Written by R.C. Sproul |
Tuesday, July 25, 2023
Since Paul himself was an expert in rabbinic thought, the conclusion is reached (by a gratuitous leap) that all Paul’s teaching can be made clear by looking at the background of rabbinic teaching that formed Paul’s perspective. Indeed, even the so-called “new perspective” on Paul involves an attempt to reconstruct the old perspective that Paul himself brought to the doctrines of the New Testament, which perspective was basically shaped by rabbinic views. This approach to Pauline interpretation involves two crucial errors.
When I look back over forty years of teaching, I sometimes think I must be the most inarticulate writer and speaker in the history of the world. I wonder about that when I read interpretations of my teaching from the pens of other people, particularly from those who are hostile to what I declare. Frequently the distortions are so great that I cannot recognize my own position in the criticism. It may be helpful in trying to interpret mine or any other teacher’s declarations by looking at their geographical backgrounds.
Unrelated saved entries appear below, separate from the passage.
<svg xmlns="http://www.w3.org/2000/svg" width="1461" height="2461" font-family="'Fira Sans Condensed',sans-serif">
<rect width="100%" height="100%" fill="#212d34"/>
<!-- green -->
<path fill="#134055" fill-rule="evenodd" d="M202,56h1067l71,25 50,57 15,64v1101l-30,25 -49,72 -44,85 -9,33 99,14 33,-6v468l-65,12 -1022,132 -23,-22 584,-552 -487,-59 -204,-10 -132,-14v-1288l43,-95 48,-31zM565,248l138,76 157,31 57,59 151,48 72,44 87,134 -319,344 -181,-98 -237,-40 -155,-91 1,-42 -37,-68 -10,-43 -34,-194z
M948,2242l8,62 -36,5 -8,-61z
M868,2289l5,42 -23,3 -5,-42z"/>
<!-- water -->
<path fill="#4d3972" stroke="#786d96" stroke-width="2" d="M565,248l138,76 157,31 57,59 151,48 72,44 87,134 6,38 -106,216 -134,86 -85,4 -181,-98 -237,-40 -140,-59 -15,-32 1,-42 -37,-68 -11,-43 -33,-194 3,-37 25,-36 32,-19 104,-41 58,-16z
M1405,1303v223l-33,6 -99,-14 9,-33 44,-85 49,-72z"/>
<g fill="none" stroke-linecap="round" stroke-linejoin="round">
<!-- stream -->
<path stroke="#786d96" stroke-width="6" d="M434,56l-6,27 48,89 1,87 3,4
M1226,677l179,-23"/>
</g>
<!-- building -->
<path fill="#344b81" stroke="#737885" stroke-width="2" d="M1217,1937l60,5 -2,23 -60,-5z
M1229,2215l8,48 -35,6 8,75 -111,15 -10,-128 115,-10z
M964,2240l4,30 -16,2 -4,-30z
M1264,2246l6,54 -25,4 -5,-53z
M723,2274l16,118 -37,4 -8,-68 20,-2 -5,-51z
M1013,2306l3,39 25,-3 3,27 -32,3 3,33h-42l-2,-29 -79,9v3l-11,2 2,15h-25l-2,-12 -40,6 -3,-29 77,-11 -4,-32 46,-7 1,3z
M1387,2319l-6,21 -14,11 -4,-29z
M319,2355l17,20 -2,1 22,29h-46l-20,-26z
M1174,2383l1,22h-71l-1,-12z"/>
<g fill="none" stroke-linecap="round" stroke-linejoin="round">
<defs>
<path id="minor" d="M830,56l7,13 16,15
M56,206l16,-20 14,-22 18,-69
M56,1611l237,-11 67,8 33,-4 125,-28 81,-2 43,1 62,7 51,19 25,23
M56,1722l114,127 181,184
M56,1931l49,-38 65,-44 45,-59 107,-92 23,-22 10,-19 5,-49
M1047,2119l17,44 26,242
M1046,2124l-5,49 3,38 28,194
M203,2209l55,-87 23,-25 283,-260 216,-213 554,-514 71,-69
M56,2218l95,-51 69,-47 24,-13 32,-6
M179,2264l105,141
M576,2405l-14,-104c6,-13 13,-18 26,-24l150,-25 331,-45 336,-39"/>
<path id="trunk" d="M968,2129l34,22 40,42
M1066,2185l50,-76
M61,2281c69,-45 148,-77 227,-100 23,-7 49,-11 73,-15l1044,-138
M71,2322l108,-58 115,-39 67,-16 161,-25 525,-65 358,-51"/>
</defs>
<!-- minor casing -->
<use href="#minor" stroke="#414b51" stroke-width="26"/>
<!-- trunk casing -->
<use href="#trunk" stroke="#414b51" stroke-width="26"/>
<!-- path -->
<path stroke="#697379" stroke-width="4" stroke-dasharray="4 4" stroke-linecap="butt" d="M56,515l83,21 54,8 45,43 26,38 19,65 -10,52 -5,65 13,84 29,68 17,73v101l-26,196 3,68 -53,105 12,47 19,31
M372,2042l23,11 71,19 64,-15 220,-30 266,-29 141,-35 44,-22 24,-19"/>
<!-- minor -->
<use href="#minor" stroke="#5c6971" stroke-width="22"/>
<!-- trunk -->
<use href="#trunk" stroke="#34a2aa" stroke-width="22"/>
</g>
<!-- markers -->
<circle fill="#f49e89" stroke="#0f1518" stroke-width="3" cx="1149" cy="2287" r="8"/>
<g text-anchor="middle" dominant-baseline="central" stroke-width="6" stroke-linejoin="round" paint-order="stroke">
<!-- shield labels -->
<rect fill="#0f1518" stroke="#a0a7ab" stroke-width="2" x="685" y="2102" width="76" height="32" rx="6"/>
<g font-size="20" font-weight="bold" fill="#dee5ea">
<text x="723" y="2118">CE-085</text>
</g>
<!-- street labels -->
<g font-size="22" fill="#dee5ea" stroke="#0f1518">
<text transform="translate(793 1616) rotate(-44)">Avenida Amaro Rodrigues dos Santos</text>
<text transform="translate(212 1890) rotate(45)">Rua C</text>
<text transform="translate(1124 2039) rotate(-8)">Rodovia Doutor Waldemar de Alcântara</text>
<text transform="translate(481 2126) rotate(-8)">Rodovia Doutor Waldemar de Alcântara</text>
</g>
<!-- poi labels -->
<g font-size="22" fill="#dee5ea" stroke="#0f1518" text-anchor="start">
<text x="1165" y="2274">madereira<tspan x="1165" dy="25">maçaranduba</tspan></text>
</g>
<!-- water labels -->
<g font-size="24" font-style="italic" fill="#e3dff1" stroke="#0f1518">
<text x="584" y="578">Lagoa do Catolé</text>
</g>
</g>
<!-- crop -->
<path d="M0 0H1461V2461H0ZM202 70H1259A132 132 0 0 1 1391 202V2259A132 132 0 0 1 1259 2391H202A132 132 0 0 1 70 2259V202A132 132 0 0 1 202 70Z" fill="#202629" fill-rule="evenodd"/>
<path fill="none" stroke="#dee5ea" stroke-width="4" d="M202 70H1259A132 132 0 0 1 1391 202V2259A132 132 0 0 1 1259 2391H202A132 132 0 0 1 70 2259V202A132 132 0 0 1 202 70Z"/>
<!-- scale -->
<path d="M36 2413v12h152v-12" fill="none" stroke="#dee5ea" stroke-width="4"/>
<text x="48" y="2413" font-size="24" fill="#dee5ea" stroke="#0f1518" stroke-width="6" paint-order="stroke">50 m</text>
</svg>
I grew up in the city of Pittsburgh, in a blue-collar environment, yet in a white-collar home, and so one can see that the perspective I have on life will differ from those people who grew up in southern California or Alabama. Nevertheless, to interpret my teachings simply on the basis of my Pittsburgh background would be utter nonsense. My perspective is not identical to every person who ever grew up in Pittsburgh. In like manner, one could examine my educational background and look at the viewpoints of my main mentors. As a student of G.C. Berkouwer in the Netherlands, one can certainly see dimensions of influence on my thought from that theologian. But to identify my general approach in theology to Berkouwer’s would be to distort my own views. It would even be incorrect to identify my theology totally with that of my main mentor, the late John H. Gerstner. The reason for this is that I have had many mentors in addition to those I’ve already mentioned, and also, through my own studies of the Bible and of church history, I have developed some positions that one cannot find in these other people. Still, it may be valuable from time to time to examine the background and education of theologians to get a deeper understanding of their teachings. Such investigation indeed may be beneficial while at the same time perilous.
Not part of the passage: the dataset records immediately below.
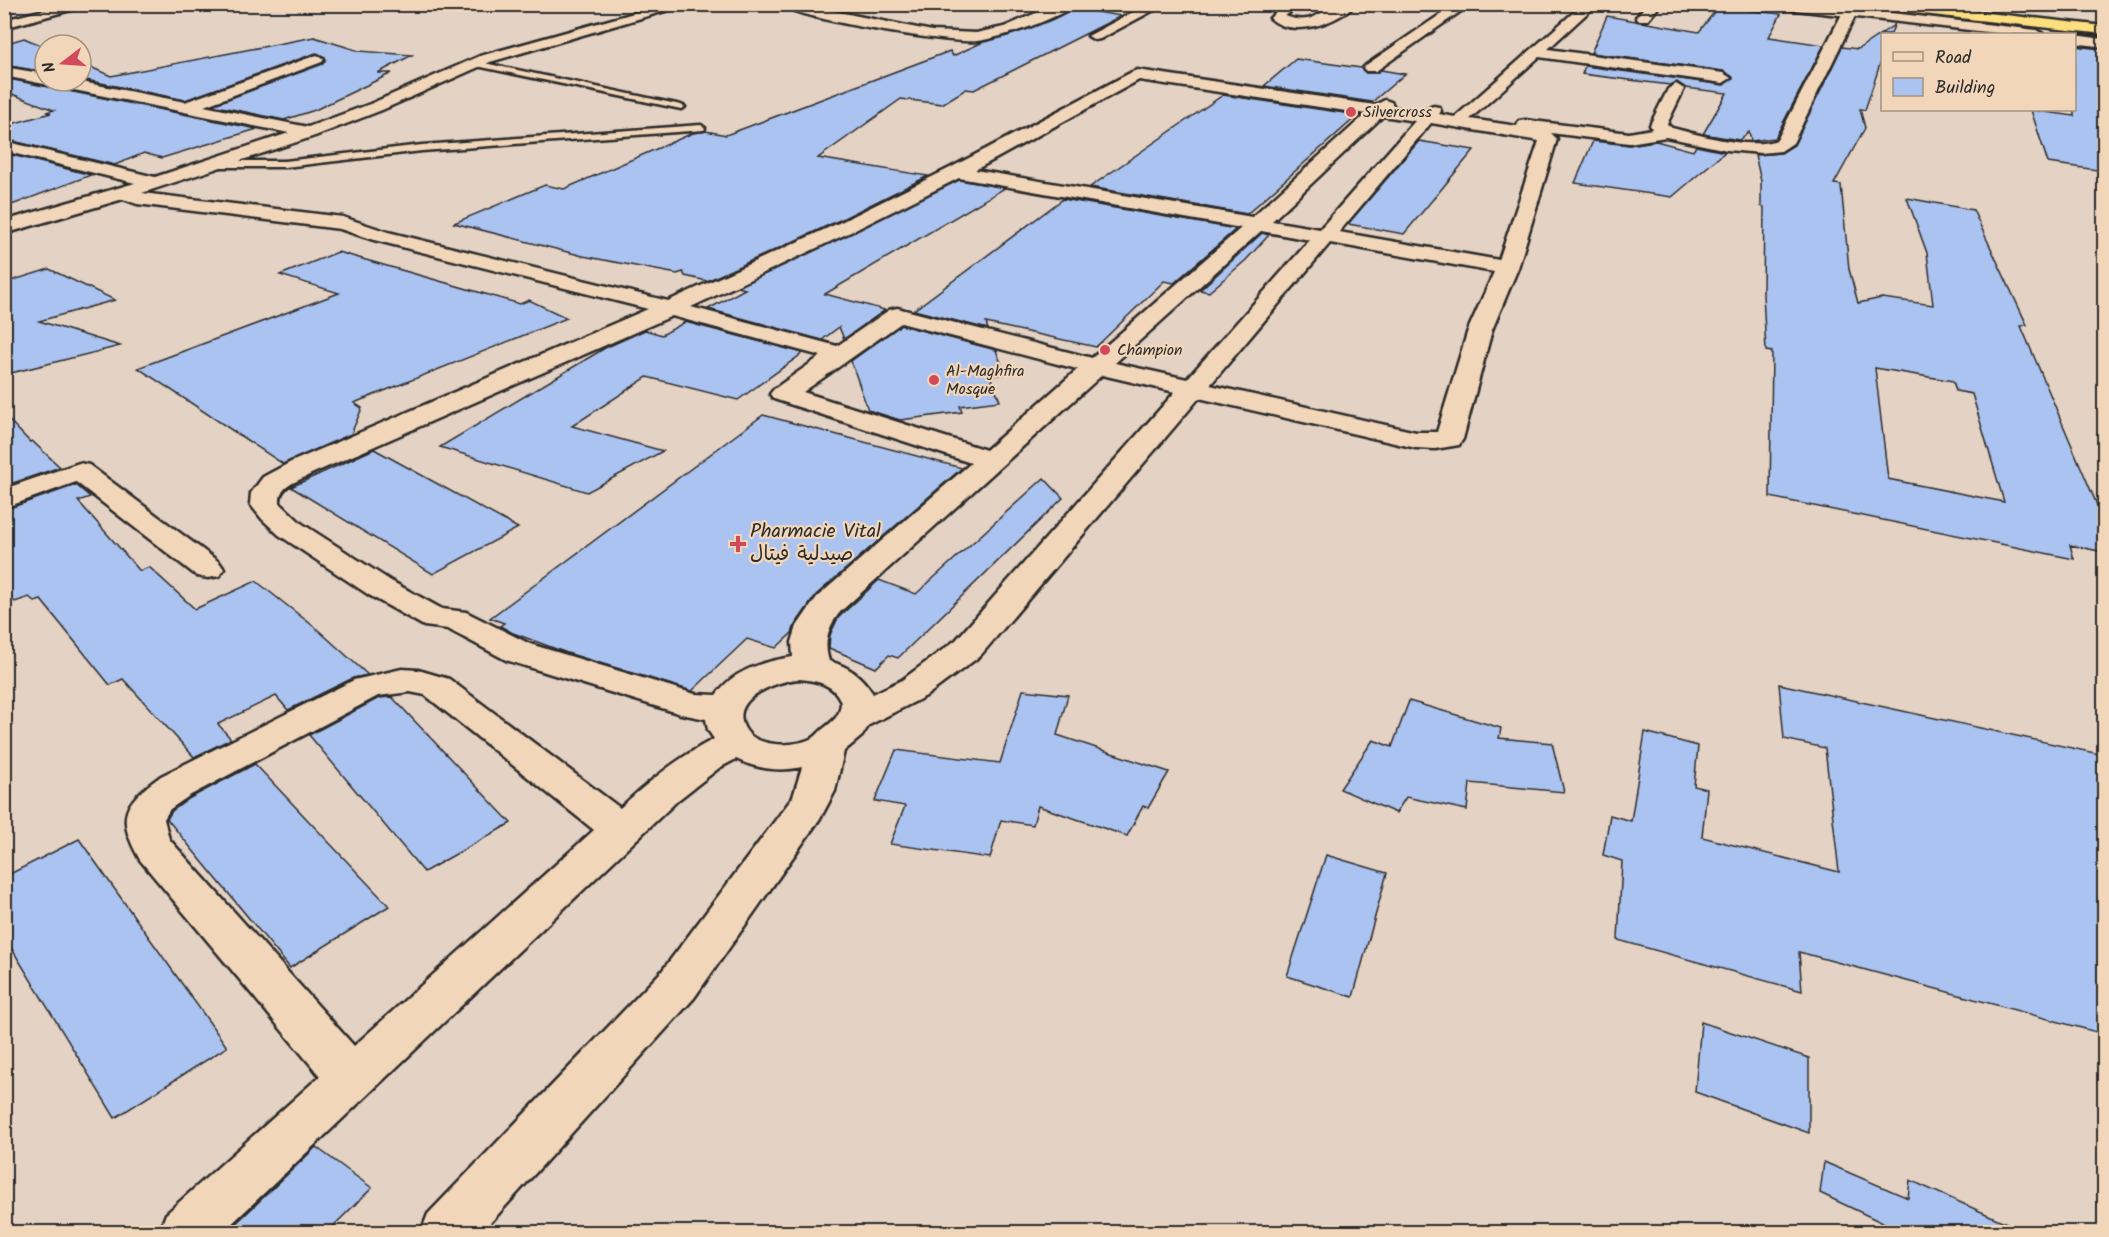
<svg xmlns="http://www.w3.org/2000/svg" width="2109" height="1237" font-family="Kalam,'Playpen Sans Arabic',sans-serif">
  <style>
    .building { fill: #abc3f1; stroke: #2b2b2b; stroke-width: 1.5; fill-rule: evenodd }
    .lines { fill: none; stroke-linecap: round; stroke-linejoin: round }
    .lane-casing { stroke: #2b2b2b; stroke-width: 5 }
    .street-casing { stroke: #2b2b2b; stroke-width: 5 }
    .secondary-casing { stroke: #2b2b2b; stroke-width: 5 }
    .highway-casing { stroke: #2b2b2b; stroke-width: 5 }
    .lane { fill: #f2d6b9; fill-rule: evenodd }
    .street { fill: #f2d6b9; fill-rule: evenodd }
    .secondary { fill: #f2d6b9; fill-rule: evenodd }
    .highway { fill: #fedf80; fill-rule: evenodd }
    .poi-dot { fill: #d1495b; stroke: #f2d6b9; stroke-width: 2 }
    .labels { text-anchor: middle; dominant-baseline: central; stroke-width: 4.5; stroke-linejoin: round; paint-order: stroke }
    .far-poi-label { font-size: 16px; fill: #2b2b2b; stroke: #f2d6b9; text-anchor: start }
    .poi-label { font-size: 20px; fill: #2b2b2b; stroke: #f2d6b9; text-anchor: start }
  </style>
  <rect width="100%" height="100%" fill="#e4d2c4"/>
  <filter id="ink" filterUnits="userSpaceOnUse"><feTurbulence type="fractalNoise" baseFrequency=".0167" numOctaves="2"/><feDisplacementMap in="SourceGraphic" scale="12" xChannelSelector="R" yChannelSelector="G"/><feConvolveMatrix kernelMatrix="1 2 1 2 8 2 1 2 1" color-interpolation-filters="sRGB"/></filter>
  <g filter="url(#ink)">
    <!-- building -->
    <g class="building">
      <polygon points="1718,7 1781,14 1769,37 1824,45 1775,138 1751,141 1749,132 1739,140 1703,134 1727,93 1686,88 1677,82 1670,85 1582,74 1585,66 1724,85 1733,77 1723,71 1591,53 1607,16 1699,32"/>
      <polygon points="1073,8 1121,16 974,90 966,89 942,104 901,99 818,158 928,176 842,219 707,281 685,276 683,272 677,274 583,256 454,223 545,185 564,189 693,133 706,131 726,135 950,51 953,56 983,42 1029,29"/>
      <path d="M 1894,25 L 1891,34 L 1882,34 L 1882,58 L 1865,110 L 1860,109 L 1865,128 L 1834,184 L 1841,185 L 1849,269 L 1858,303 L 1882,298 L 1933,305 L 1927,253 L 1907,198 L 1973,210 L 2027,325 L 2021,326 L 2097,505 L 2104,529 L 2104,552 L 2070,545 L 2074,559 L 1770,497 L 1772,352 L 1766,351 L 1763,294 L 1764,207 L 1761,206 L 1761,181 L 1755,155 L 1781,153 L 1794,145 L 1842,47 L 1858,49 ZM 1875,368 L 1953,381 L 1956,391 L 1972,394 L 2004,502 L 1888,479 Z"/>
      <polygon points="314,37 359,51 412,55 378,73 392,73 315,110 284,120 212,105 323,64 325,57 316,53 185,100 81,79 81,63 111,76"/>
      <polygon points="24,38 45,47 45,72 4,65 4,44"/>
      <polygon points="2074,46 2101,49 2104,64 2104,171 2048,163 2031,110 2074,116"/>
      <polygon points="1296,59 1361,68 1366,73 1376,73 1381,70 1405,74 1372,102 1264,86"/>
      <polygon points="4,78 257,129 162,158 144,153 115,165 4,139 4,126 51,113 46,112 54,110 4,91"/>
      <polygon points="1223,95 1358,115 1247,214 1090,187"/>
      <polygon points="1419,141 1474,150 1404,234 1348,224"/>
      <polygon points="1593,141 1629,145 1656,141 1693,151 1696,146 1725,152 1672,197 1575,183"/>
      <polygon points="4,153 91,175 4,208"/>
      <polygon points="959,180 1005,188 825,294 885,310 844,339 839,327 822,340 708,309 745,289 738,287"/>
      <polygon points="1063,199 1236,229 1174,283 1164,281 1096,347 986,323 988,329 914,310"/>
      <polygon points="1262,233 1269,235 1246,260 1209,292 1200,290"/>
      <polygon points="338,252 520,304 529,300 567,318 354,403 362,408 351,434 283,464 138,368 339,293 280,275"/>
      <polygon points="49,269 115,300 39,321 120,346 11,373 4,350 4,283"/>
      <polygon points="685,322 803,353 738,400 647,377 572,426 663,451 587,492 440,447 605,348 645,330 662,335"/>
      <polygon points="901,325 996,350 1005,374 990,376 1000,401 960,406 962,412 900,420 868,410 851,361"/>
      <polygon points="4,415 30,442 32,441 60,467 4,486"/>
      <polygon points="763,415 962,468 816,595 795,625 792,633 776,648 747,639 692,691 567,653 513,633 500,626 504,623 490,618"/>
      <polygon points="374,449 518,528 433,574 291,487"/>
      <polygon points="1044,478 1063,498 898,658 889,655 876,668 829,648 830,635 838,618 879,580 916,594"/>
      <polygon points="76,485 90,497 78,501 140,571 149,567 195,609 256,581 317,629 368,675 353,678 288,710 276,696 218,724 231,739 194,757 123,679 110,685 41,600 35,602 29,597 15,602 4,590 4,510"/>
      <polygon points="1779,684 2104,755 2104,1034 1799,952 1802,991 1618,940 1622,861 1603,855 1610,815 1631,821 1645,732 1698,746 1694,786 1707,789 1702,837 1839,872 1825,748 1784,739"/>
      <polygon points="1023,690 1068,695 1057,735 1169,772 1148,808 1143,806 1127,836 1038,806 1033,825 1001,820 990,858 890,844 905,806 875,801 896,750 1000,763"/>
      <polygon points="392,697 511,823 424,872 309,735 379,698"/>
      <polygon points="1409,701 1501,728 1499,738 1552,743 1564,792 1470,783 1467,810 1406,797 1396,813 1340,789 1373,740 1392,747"/>
      <polygon points="255,764 389,906 290,968 167,819 172,811 190,798"/>
      <polygon points="79,839 227,1047 115,1118 4,936 4,877"/>
      <polygon points="1326,855 1387,873 1353,997 1287,976"/>
      <polygon points="1701,1022 1809,1058 1809,1133 1695,1092"/>
      <polygon points="316,1147 372,1188 326,1233 226,1233"/>
      <polygon points="1824,1162 1908,1198 1910,1180 2029,1233 1904,1233 1820,1193"/>
    </g>
    <g class="lines">
      <defs>
        <g id="lane">
          <polygon points="475,61 681,105 685,107 681,109 472,65 471,63"/>
          <polygon points="701,125 705,128 704,130 422,151 285,167 213,167 208,164 213,161 285,161 422,145"/>
        </g>
        <g id="street">
          <polygon points="68,4 93,4 4,28 4,20"/>
          <path d="M 666,4 L 689,4 L 490,62 L 382,110 L 315,136 L 142,193 L 343,217 L 388,232 L 668,301 L 843,221 L 950,168 L 1132,72 L 1137,70 L 1375,105 L 1385,100 L 1391,102 L 1393,105 L 1392,107 L 1423,112 L 1433,106 L 1439,107 L 1441,111 L 1439,114 L 1455,117 L 1583,4 L 1597,4 L 1548,49 L 1723,73 L 1731,78 L 1723,83 L 1539,57 L 1470,119 L 1517,126 L 1519,121 L 1525,120 L 1629,133 L 1652,129 L 1650,125 L 1668,89 L 1676,84 L 1684,89 L 1667,124 L 1672,128 C 1700,135 1750,150 1777,140 L 1843,12 L 1850,8 L 1857,12 L 1793,143 L 1781,151 L 1761,153 L 1727,150 L 1666,137 L 1629,143 L 1551,133 L 1557,139 L 1518,268 L 1492,330 L 1463,439 L 1459,445 L 1435,449 L 1416,448 L 1199,398 L 980,656 L 926,696 L 869,725 L 862,736 L 844,751 L 835,791 L 821,817 L 694,998 L 482,1232 L 421,1232 L 428,1214 L 662,971 L 793,797 L 802,767 C 780,772 757,769 736,759 L 719,768 L 678,800 L 223,1232 L 159,1232 L 166,1214 L 320,1076 L 140,860 C 116,817 122,804 161,776 L 354,680 L 402,669 L 418,670 L 449,679 L 620,808 C 649,781 679,757 714,739 L 708,730 L 706,719 L 681,714 L 506,660 L 448,629 L 424,626 L 369,595 L 279,535 L 262,519 L 250,504 L 251,493 L 263,477 L 291,462 L 648,309 L 374,240 L 340,229 L 137,204 L 123,199 L 4,234 L 4,221 L 135,183 L 4,151 L 4,141 L 155,177 L 289,133 L 4,76 L 4,67 L 45,74 L 45,81 L 77,81 L 185,102 L 317,55 L 324,59 L 322,62 L 204,106 L 308,127 L 370,104 L 480,56 ZM 1139,80 L 1366,114 L 1252,217 L 975,170 ZM 1383,116 L 1415,121 L 1320,229 L 1272,221 ZM 1431,123 L 1539,141 L 1499,260 L 1339,232 ZM 959,178 L 1241,228 L 1092,358 L 897,308 L 889,310 L 837,346 L 691,307 L 857,229 ZM 1261,231 L 1310,240 L 1187,379 L 1115,363 ZM 1330,243 L 1494,272 L 1468,330 L 1437,432 L 1416,432 L 1210,385 ZM 672,316 L 821,356 L 774,389 L 770,394 L 774,399 L 971,463 L 817,597 L 797,626 L 792,642 L 793,657 C 764,661 733,670 716,695 L 695,694 L 530,644 L 466,612 L 442,609 L 391,581 L 301,523 L 280,503 C 279,485 297,482 311,474 ZM 901,323 L 1073,368 L 1078,369 L 986,450 L 803,392 ZM 1102,375 L 1175,392 L 956,640 L 902,680 L 873,694 C 861,675 849,667 829,661 C 823,642 828,626 841,611 ZM 798,679 C 815,680 836,684 841,703 C 840,717 833,721 823,729 C 820,731 817,736 813,738 C 795,747 755,749 744,727 C 730,698 777,681 798,679 ZM 410,692 L 425,695 L 594,830 L 354,1046 L 169,839 L 164,819 L 170,809 L 189,796 L 378,696 Z"/>
          <path d="M 780,4 L 799,4 L 932,31 L 976,33 L 1004,27 L 1057,4 L 1075,4 C 1061,18 998,39 977,41 C 951,44 796,19 780,4 Z"/>
          <polygon points="1148,4 1165,4 1100,39 1095,40 1088,36"/>
          <path d="M 1285,4 L 1301,4 L 1285,16 C 1315,27 1319,9 1341,4 C 1346,4 1352,4 1356,4 C 1338,23 1292,39 1270,18 Z"/>
          <polygon points="1456,4 1471,4 1376,71 1366,71 1363,68 1366,65"/>
          <polygon points="1647,4 1661,4 1648,20 1638,20 1636,17"/>
          <polygon points="79,463 89,465 219,562 224,569 219,576 208,578 197,576 76,482 4,508 4,489"/>
        </g>
        <g id="secondary">
          <polygon points="1772,4 1816,4 2036,30 2043,34 2004,34 1778,8"/>
          <polygon points="2096,4 2104,4 2104,9"/>
          <polygon points="2074,35 2104,39 2104,47 2074,43"/>
        </g>
        <polygon id="highway" points="1863,4 1909,4 2104,26 2104,34 1869,8"/>
      </defs>
      <!-- lane casing -->
      <use href="#lane" class="lane-casing"/>
      <!-- street casing -->
      <use href="#street" class="street-casing"/>
      <!-- secondary casing -->
      <use href="#secondary" class="secondary-casing"/>
      <!-- highway casing -->
      <use href="#highway" class="highway-casing"/>
      <!-- lane -->
      <use href="#lane" class="lane"/>
      <!-- street -->
      <use href="#street" class="street"/>
      <!-- secondary -->
      <use href="#secondary" class="secondary"/>
      <!-- highway -->
      <use href="#highway" class="highway"/>
    </g>
  </g>
  <!-- markers -->
  <g class="poi-dot">
    <circle cx="1351" cy="112" r="6"/>
    <circle cx="1105" cy="350" r="6"/>
    <circle cx="934" cy="380" r="6"/>
    <path d="M735 535h6v6h6v6h-6v6h-6v-6h-6v-6h6z"/>
  </g>
  <g class="labels">
    <!-- far-poi labels -->
    <g class="far-poi-label">
      <text x="1363" y="112">Silvercross</text>
      <text x="1117" y="350">Champion</text>
      <text x="946" y="371">Al-Maghfira<tspan x="946" dy="18">Mosque</tspan></text>
    </g>
    <!-- poi labels -->
    <g class="poi-label">
      <text x="750" y="532">Pharmacie Vital<tspan x="750" dy="23">صيدلية فيتال</tspan></text>
    </g>
  </g>
  <!-- margin -->
  <rect width="2109" height="1237" fill="none" stroke="#f2d6b9" stroke-width="24"/>
  <rect x="12" y="12" width="2085" height="1213" fill="none" stroke="#2b2b2b" stroke-width="2" filter="url(#ink)"/>
  <!-- legend -->
  <rect x="1881" y="33" width="195" height="78" fill="#f2d6b9" stroke="#a29280" stroke-width="1.5"/>
  <rect x="1893" y="52" width="30" height="9" fill="#f2d6b9" stroke="#a29280" stroke-width="1.5"/>
  <text x="1935" y="63" font-size="18" fill="#2b2b2b">Road</text>
  <rect x="1893" y="78" width="30" height="18" fill="#abc3f1" stroke="#a29280" stroke-width="1.5"/>
  <text x="1935" y="93" font-size="18" fill="#2b2b2b">Building</text>
  <!-- north arrow -->
  <g transform="translate(63 63) rotate(253)"><circle r="28" fill="#f2d6b9" stroke="#a29280" stroke-width="1.5"/>
  <path d="M0-4.5L10 22L0 15L-10 22Z" fill="#d1495b"/>
  <text y="-9" font-size="16" font-weight="bold" text-anchor="middle" fill="#2b2b2b">N</text>
  </g>
</svg>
I mentioned my own experience simply to call attention to a much greater issue, one that far transcends how people interpret or misinterpret me, namely, how we go about seeking a correct understanding of the biblical writers in general and for the benefit of this issue of Tabletalk, the teaching of the Apostle Paul in particular. In the New Testament, Paul himself indicates in one of his defenses that he was from Tarsus, which he describes as no mean city. Tarsus was a city that was cosmopolitan in antiquity, and, as a melting pot, it became a place where the exchange of many diverse ideas com-monly took place.